__AIM OF THE TASK__. Keep the pictures out of your copy. Transcribe the records below exactly.

__DATA EXTRACTS__.
——

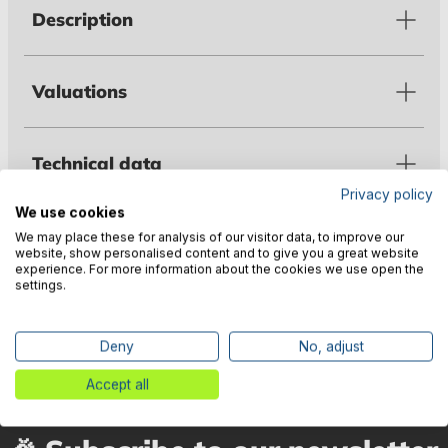
Description
Valuations
Technical data
Privacy policy
We use cookies
Warnings
We may place these for analysis of our visitor data, to improve our
website, show personalised content and to give you a great website
experience. For more information about the cookies we use open the
settings.
Manufacturer information
Deny
No, adjust
Accept all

——

__TASK SOLUTION__.
Description
Valuations
Technical data
Privacy policy
We use cookies
Warnings
We may place these for analysis of our visitor data, to improve our
website, show personalised content and to give you a great website
experience. For more information about the cookies we use open the
settings.
Manufacturer information
Deny
No, adjust
Accept all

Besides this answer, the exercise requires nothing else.